A note from Thailand…
I live in a remote village in northern Thailand, and have been here since COVID ‘started’ in March 2020. We left the UK on March 6th. It was just as people there were beginning to take COVID-19 seriously, and flew into Bangkok.
I remember looking intently at my brother, as he saw us off. I was wondering whether it would be for the last time. Medical care in a Thai village cannot be compared to that of Cardiff, near which we were living.
As it happened, we stayed in Bangkok with my wife’s sister’s family for two weeks. After that, we caught the last flight up north before the airports were closed due to the pandemic.
On arrival,, the head of the local police took me aside cautiously. He warned me that I could kill thousands of old people, if I had brought the disease with me. There was some fear of Europeans at the time, it is fair to say. Indeed, after a government minister branded Caucasians ‘dirty foreigners’, the village barber refused to cut my hair, saying that the government had told him to avoid foreigners.
I was on lockdown at home, and it lasted for 65 days.
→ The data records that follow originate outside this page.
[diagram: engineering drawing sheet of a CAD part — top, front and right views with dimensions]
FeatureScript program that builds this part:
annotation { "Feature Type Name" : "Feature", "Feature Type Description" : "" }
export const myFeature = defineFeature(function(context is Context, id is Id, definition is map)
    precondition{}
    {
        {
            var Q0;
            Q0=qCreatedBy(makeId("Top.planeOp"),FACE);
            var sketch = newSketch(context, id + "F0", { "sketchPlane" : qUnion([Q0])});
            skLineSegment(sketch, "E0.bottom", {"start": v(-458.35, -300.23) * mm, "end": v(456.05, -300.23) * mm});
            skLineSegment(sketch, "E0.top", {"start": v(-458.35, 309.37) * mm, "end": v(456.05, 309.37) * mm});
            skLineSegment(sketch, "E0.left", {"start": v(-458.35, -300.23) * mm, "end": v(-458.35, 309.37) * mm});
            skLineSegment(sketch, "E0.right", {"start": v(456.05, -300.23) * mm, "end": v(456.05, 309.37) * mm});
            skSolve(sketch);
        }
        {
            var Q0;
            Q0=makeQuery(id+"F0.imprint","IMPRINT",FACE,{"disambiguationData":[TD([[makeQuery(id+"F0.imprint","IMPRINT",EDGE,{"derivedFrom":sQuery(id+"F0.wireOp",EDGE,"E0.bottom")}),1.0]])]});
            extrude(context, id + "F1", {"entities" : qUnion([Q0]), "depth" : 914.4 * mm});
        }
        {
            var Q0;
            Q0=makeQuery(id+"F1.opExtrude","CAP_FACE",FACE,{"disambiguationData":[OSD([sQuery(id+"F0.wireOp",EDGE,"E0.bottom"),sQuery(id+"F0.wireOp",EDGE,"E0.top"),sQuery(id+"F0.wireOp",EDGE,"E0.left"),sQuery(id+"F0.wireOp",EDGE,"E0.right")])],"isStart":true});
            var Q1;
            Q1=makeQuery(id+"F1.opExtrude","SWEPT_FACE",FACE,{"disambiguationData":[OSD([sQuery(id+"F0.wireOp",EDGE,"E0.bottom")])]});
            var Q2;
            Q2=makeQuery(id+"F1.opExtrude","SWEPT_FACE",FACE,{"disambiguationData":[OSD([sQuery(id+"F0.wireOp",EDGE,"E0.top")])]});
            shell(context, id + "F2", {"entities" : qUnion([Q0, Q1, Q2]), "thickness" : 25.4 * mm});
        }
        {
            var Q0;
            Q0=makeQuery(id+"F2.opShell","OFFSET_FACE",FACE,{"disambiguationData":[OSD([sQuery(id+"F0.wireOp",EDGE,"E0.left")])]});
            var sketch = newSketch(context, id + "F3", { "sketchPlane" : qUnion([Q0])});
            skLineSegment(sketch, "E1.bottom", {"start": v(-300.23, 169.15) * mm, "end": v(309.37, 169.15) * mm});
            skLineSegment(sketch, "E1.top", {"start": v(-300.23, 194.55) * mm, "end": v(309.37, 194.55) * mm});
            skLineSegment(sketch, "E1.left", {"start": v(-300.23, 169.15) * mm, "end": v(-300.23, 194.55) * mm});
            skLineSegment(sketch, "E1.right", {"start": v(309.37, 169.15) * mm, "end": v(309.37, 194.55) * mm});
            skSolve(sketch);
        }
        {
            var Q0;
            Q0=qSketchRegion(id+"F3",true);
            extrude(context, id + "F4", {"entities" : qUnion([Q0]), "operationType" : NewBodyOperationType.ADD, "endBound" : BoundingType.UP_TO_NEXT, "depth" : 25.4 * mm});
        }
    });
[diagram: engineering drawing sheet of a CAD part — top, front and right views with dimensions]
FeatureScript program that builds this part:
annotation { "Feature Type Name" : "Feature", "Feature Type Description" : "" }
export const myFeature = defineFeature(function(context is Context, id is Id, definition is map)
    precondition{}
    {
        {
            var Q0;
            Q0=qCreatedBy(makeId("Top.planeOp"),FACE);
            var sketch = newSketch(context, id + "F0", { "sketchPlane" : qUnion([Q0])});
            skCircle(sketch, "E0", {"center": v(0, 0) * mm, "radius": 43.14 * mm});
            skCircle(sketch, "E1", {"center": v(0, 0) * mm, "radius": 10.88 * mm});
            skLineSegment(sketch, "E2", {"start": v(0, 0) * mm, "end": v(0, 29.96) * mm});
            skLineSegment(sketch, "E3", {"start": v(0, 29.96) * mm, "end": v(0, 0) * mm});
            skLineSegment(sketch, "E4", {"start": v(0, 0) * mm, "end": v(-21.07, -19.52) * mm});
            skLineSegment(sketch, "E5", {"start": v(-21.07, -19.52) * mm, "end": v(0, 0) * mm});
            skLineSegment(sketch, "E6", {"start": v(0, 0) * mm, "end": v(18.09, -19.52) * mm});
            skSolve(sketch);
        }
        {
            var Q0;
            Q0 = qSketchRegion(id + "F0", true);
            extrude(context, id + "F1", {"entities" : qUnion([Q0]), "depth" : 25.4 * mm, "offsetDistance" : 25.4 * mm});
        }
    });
Nobody knew anybody who had had Covid in 2020. In 2021, people were still very wary, but no longer especially of me. I received two inoculations in October 2021 and a booster in January 2022.
At one point, 57 people in our village had Covid, or so I was told. However, that figure seemed to come from nowhere. From zero to 57 in a day. They were locked down, but there were no deaths.
Nowadays, nobody seems to be taking Covid seriously any more.
Nevertheless, I was talking to a concerned Irish friend from a nearby village the other day. He told me that he had experienced a very ‘fuzzy head’ for a few weeks, but that it had passed. I had had the same, but still had it also. I had put it down to ageing… Never having been this age before, I thought everybody must get like that after about 65. Our symptoms were exactly the same: fuzzy, foggy thought processes; forgetfulness, and a general tightness of the chest. I didn’t associate it with Covid, because my temperature never rose above 37c and I didn’t lose my sense of taste.
My friend’s conditions lasted a fortnight, but mine a month. If I had Covid, then I assume that my wife did too. She is a bit younger than me, but she experienced dizzy spells. Looking back on that period, there were rumours that there was a strange outbreak of dizziness in the village.
I certainly witnessed two old ladies fall off their bikes while trying to park up outside the local shop. We now believe that many of us did catch COVID-19. I suppose that there are two possibilities:
1] that our antivirus injections had weakened the virus’ ability to attack us; or
2] that the virus was not as powerful as we had been led to believe.